Director Gaurav Pandey offers a small slice of the repercussions of globalization on Indian regional cinema and the people who inhabit it from an internationally recognised filmmaker like Joy Sundar Sen, through an Italian actress played by Emma Brown, to a small-time junior actor like Chinu Nandy, his wife, the local boys who continue to pull his leg mercilessly and the flim-flams in the synthetic world of films.
Pandey has used an imaginative and aesthetic framing device of a night-long journey across the deserted streets of Kolkata undertaken by Chinu and his wife Bela on a landau, a decorated, horse-drawn carriage. “It is a special ride Chinu has planned to take with his wife. The story reveals itself in the course of the ride. The ride is metaphorical. It provides a contrast to the journey that internationally renowned filmmaker Joy Sundar Sen and Isabella take to bring their new film Paraspathar, based on a short story penned by filmmaker Ritwik Ghatak to life. The ride is a means of Chinu Nandy’s reaching out to his wife and to his dream. It is a trigger to his fantasies and illusions. It is a voyage from night to day, from darkness to light, and from death to life. It is a trip towards light, towards the crowning glory of all our lives. The focus is on the irony of our lives. The film is non linear- - travelling between and among time, space and lives, effortlessly. What binds it together is the tragi-comic tale of Nandy and the haunting spaces of the city of Kolkata,” Pandey philsophises.
Mithun Chakraborty could never give up on his Bengali roots – Kolkata, the place he grew up in and Bangla, his mother tongue. He keeps flitting between Mumbai and Kolkata to keep his feet firmly planted in both cities, work-wise. He is perfectly comfortable playing a mafia don in Rehmat Ali as he is playing junior artiste Chinu Nandy in Shukno Lanka. “Shukno Lanka is not exactly a mainstream film but I play a character I have never played before. I play a marginal man who once nourished great dreams of making it big in films. With time, he reconciles himself to remain a junior artiste. He has no illusions left, much less – dreams. But his life changes when an internationally renowned Bengali director approaches him and asks him to play the lead in a film. So, I sometimes change my criteria of accepting an assignment mainly on its prospects of commercial viability when a film like Shukno Lanka comes along,” says Mithun.
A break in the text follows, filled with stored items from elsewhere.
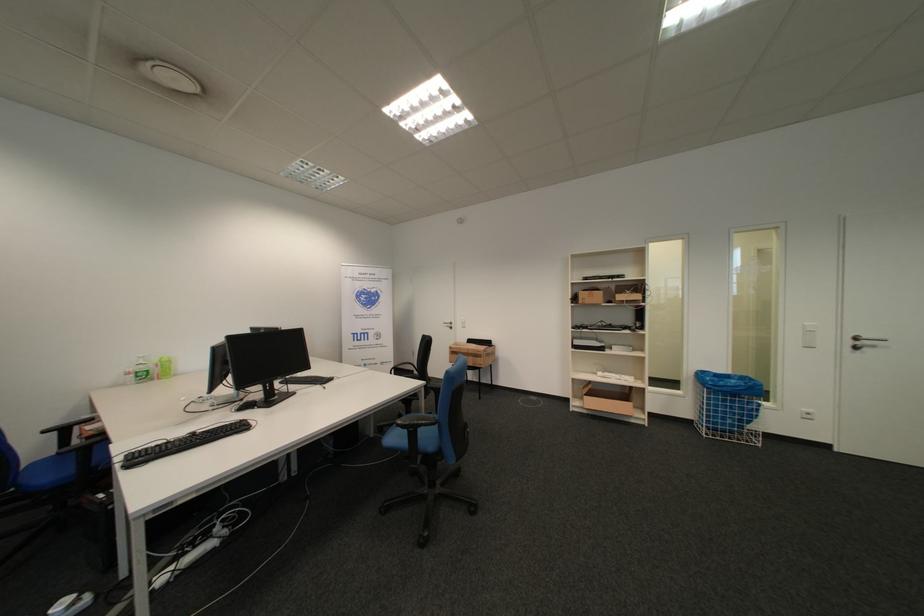
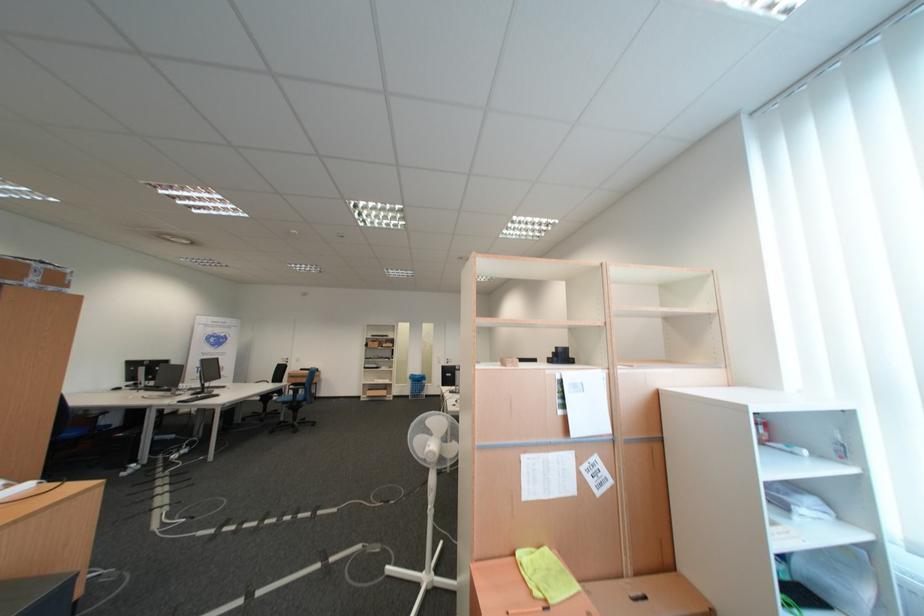
Find the pixel in the second image that matches the point at 720,424 in the first image.

(422, 394)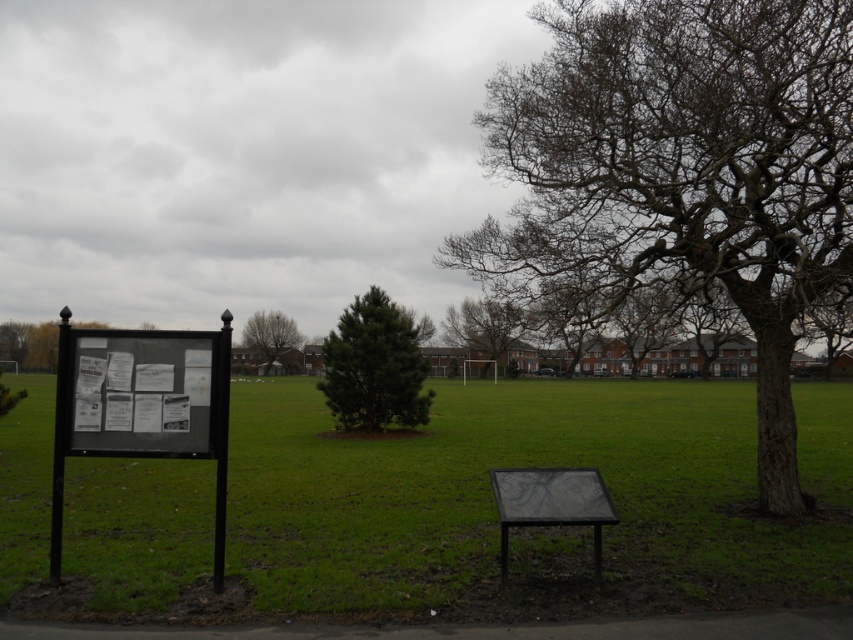
Which is more to the right, green needle-like tree at center or brown textured tree at center?

Positioned to the right is brown textured tree at center.

Between green needle-like tree at center and brown textured tree at center, which one is positioned higher?

green needle-like tree at center is above.

This screenshot has height=640, width=853. Identify the location of green needle-like tree at center. (376, 365).

Does black matte signboard at left appear on the right side of green needle-like tree at center?

No, black matte signboard at left is not to the right of green needle-like tree at center.

You are a GUI agent. You are given a task and a screenshot of the screen. Output one action in this format:
    pyautogui.click(x=<x>, y=<y>)
    Task: Click on the black matte signboard at left
    The width and height of the screenshot is (853, 640).
    Given the screenshot: What is the action you would take?
    pyautogui.click(x=494, y=502)

Is green needle-like tree at center bigger than green leafy tree at center?

Yes, green needle-like tree at center is bigger than green leafy tree at center.

From the picture: Does green needle-like tree at center have a greater height compared to green leafy tree at center?

Yes, green needle-like tree at center is taller than green leafy tree at center.

Where is `green needle-like tree at center`? The width and height of the screenshot is (853, 640). green needle-like tree at center is located at coordinates (x=376, y=365).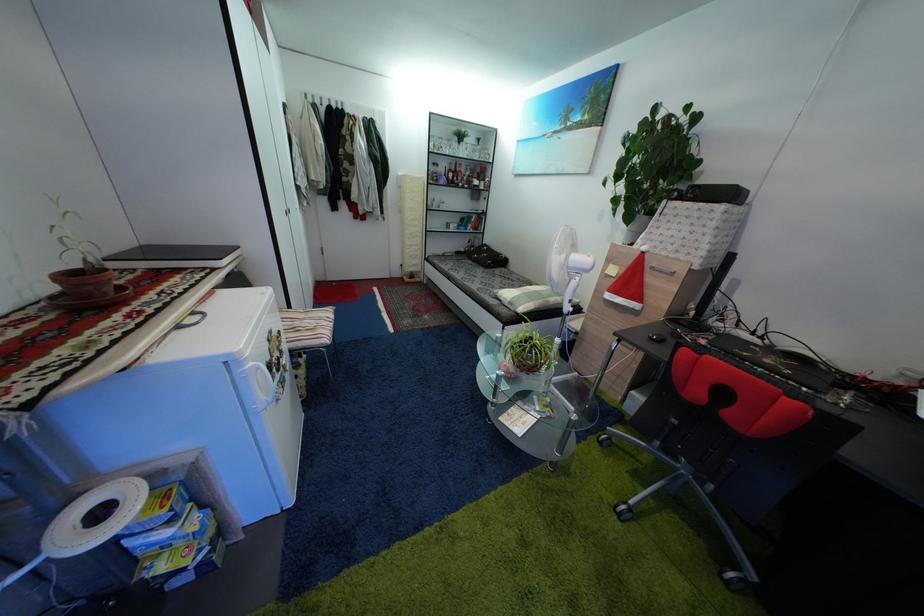
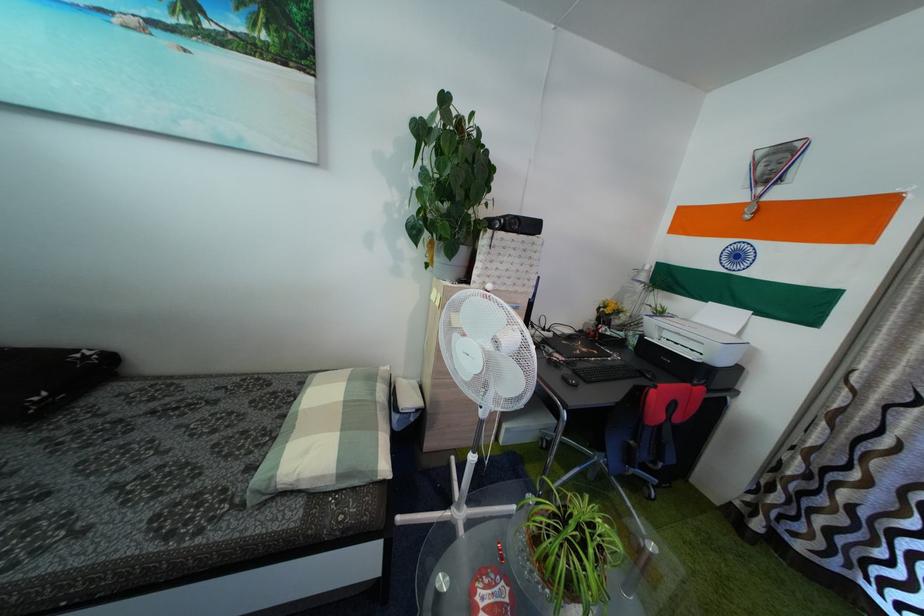
The point at (x=517, y=310) is marked in the first image. Where is the corresponding point in the second image?

(347, 483)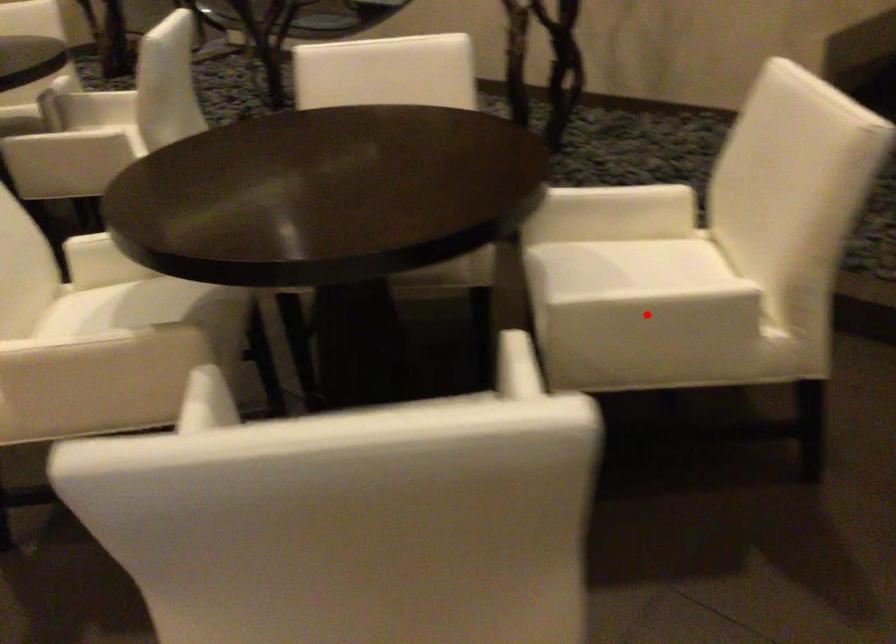
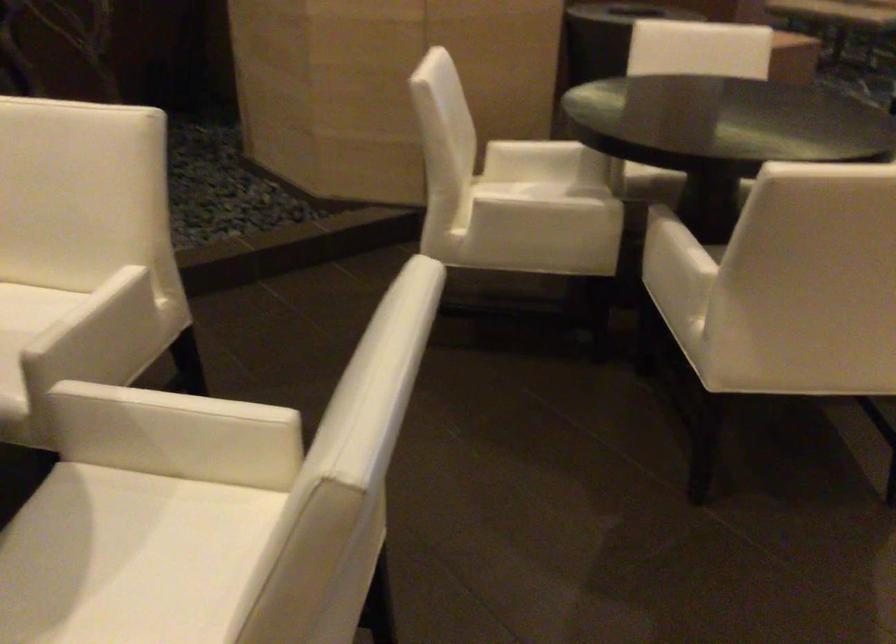
The point at the highlighted location is marked in the first image. Where is the corresponding point in the second image?

(102, 328)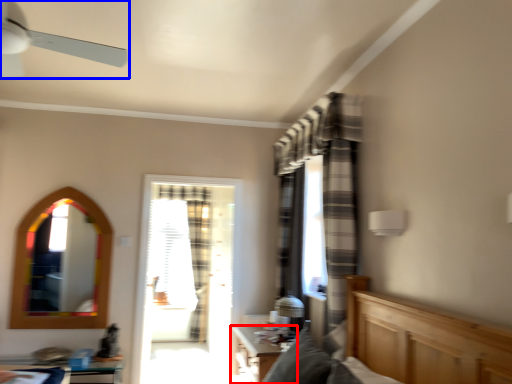
Question: Among these objects, which one is nearest to the camera, table (highlighted by a red box) or ceiling fan (highlighted by a blue box)?

Choices:
 (A) table
 (B) ceiling fan

Answer: (B)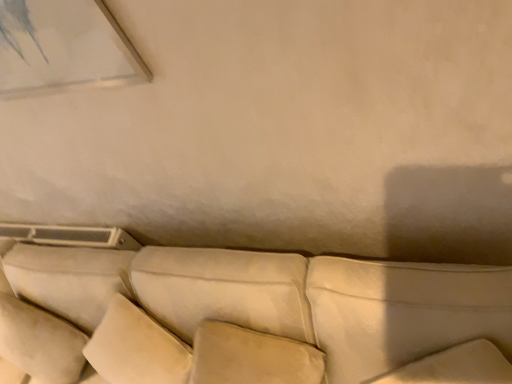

Shukno Lanka is a global film in every sense of the term. It opens on an international film festival in Berlin. An Indian filmmaker picks up another international award. He meets an Italian actress that has been portrayed by an Englishwoman. They pick up a book by Ghatak in English translation in a Berlin bookshop. The film has been directed by Gaurav Pandey who lived across the globe and India and who is Bengali more by adoption than by genealogy or birth. The cinematographer, Mahesh Aney is from Mumbai who has never worked on a Bengali film in Kolkata before. “Within this global framework, Shukno Lanka is the story of every man’s basic greed to become immortal, to keep on living beyond death through his visible image – on screen, through a photograph, a painting, a charcoal sketch, whatever. The film has no definite beginning, middle or end. It is a pastiche of people’s lives as looked at by an outsider. I consider myself to be the quintessential outsider living in Mumbai and working now in Kolkata. The ride is metaphoric. It provides a contrast to the journey that Sen and Isabella take to bring Parash Pathar to life,” Pandey sums up.